Networking / Beginners


Wireless devices connected together into a network, whether ad hoc or infrastructure, require some way to identify that network. Packets bound for computers within the network need to go where they're supposed to go, even when you have more than one Wi-Fi network overlapping. The jargon gets a little crazy here, especially because marketing has come into the mix.

The Basic Service Set Identifier (BSSID) defines the most basic infrastructure mode network, a BSS of one WAP and one or more wireless nodes. With such a simple network, the Wi-Fi folks didn't see any reason to create some new numbering or naming scheme, so they made the BSSID the same as the MAC address for the WAP. Simple! Ah, but what to do about ad-hoc networks that don't have a WAP? The nodes that connect in an IBSS randomly generate a 48-bit string of numbers that looks and functions just like a MAC address, and that BSSID goes in every packet.
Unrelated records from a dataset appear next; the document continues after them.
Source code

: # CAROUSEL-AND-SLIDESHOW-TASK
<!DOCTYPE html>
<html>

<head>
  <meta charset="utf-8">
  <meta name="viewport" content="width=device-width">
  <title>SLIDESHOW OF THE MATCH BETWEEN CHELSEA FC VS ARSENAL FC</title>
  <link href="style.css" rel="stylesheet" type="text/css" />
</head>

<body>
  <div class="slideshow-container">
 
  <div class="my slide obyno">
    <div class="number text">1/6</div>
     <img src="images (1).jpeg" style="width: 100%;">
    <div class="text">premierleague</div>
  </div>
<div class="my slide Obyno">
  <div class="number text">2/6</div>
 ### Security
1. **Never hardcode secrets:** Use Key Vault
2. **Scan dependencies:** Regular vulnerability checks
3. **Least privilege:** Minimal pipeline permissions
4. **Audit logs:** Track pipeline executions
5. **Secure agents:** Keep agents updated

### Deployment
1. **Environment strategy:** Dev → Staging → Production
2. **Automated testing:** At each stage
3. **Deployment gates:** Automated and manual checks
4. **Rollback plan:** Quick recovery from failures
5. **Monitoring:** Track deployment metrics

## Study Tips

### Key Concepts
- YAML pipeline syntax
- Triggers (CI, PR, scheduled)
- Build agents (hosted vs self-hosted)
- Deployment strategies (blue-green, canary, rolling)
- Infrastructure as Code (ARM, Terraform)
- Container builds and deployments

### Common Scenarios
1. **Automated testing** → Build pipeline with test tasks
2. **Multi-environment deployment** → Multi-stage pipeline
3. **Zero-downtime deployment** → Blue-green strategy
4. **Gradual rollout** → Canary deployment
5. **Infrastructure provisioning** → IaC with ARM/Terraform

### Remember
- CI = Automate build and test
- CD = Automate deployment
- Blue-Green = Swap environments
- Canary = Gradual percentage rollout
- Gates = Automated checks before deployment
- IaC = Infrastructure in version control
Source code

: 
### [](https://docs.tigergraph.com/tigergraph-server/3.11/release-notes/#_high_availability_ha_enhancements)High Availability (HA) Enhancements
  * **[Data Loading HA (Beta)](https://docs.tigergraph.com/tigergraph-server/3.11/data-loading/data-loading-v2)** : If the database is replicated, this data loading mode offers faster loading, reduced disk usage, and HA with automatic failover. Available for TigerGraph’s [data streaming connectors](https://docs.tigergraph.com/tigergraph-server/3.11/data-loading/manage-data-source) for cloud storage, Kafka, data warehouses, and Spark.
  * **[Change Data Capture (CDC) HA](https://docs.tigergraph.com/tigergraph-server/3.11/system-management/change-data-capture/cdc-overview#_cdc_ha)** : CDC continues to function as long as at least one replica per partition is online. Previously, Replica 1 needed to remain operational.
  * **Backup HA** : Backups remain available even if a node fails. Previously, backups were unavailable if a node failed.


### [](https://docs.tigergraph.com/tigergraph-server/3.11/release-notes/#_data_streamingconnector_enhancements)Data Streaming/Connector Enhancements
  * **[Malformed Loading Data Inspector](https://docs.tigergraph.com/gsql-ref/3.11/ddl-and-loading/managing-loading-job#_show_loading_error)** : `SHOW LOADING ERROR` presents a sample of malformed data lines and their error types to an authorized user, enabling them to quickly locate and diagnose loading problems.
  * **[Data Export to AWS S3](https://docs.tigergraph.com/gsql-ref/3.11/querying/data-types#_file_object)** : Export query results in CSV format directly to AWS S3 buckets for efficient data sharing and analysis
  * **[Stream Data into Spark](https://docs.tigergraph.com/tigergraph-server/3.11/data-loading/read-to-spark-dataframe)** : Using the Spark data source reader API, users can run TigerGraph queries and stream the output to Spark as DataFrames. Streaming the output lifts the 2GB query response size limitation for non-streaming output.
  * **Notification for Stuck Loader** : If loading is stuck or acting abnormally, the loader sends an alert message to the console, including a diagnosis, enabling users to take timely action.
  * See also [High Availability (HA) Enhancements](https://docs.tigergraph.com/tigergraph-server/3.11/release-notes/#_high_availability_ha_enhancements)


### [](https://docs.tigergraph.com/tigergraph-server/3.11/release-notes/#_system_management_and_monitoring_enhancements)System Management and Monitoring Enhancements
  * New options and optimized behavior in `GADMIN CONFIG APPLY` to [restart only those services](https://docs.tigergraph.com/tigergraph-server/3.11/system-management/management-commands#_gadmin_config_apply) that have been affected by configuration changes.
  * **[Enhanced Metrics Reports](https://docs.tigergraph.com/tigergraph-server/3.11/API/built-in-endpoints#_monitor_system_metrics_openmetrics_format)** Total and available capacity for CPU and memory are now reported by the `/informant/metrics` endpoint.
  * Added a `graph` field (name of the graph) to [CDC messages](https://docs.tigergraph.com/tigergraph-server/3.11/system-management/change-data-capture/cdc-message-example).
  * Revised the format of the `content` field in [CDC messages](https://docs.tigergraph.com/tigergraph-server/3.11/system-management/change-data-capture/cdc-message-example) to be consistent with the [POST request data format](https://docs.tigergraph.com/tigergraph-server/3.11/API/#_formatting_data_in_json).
You could, if required, discover the MAC address for the WAP in a BSS and manually type that into the network name field when setting up a wireless computer. But that brings up two problems. First, people don't want to remember strings of 48 digits, even if translated out as six hexadecimal octets, like A9-45-F2-3E-CA-12. People want names. Second, how do you connect two or more computers together into an IBSS when the BSSID has to be randomly generated?

The Wi-Fi folks created another level of naming called a Service Set Identifier (SSID), a standard name applied to the BSS or IBSS to help connection happen. The SSID- sometimes called a network name-is a 32-bit identification string that's inserted into the header of each data packet processed by a WAP. Every Wi-Fi device must share the same SSID to communicate in a single network.

So let's take it one step further into a Wi-Fi network that has multiple WAPs, an ESS. How do you determine the network name at this level? You simply repurpose the SSID, only apply it to the ESS as an Extended Service Set Identifier (ESSID).

Unfortunately, most Wi-Fi devices just use the term SSID, not ESSID. When you configure a wireless device to connect to an ESS, you're technically using the ESSID rather than just the SSID, but the manufacturer often has tried to make it simple for you by using only the term SSID.

TIP The CompTIA Network+ certification exam uses the two terms-SSID and ESSID-interchangeably. Concentrate on these two terms for the exam.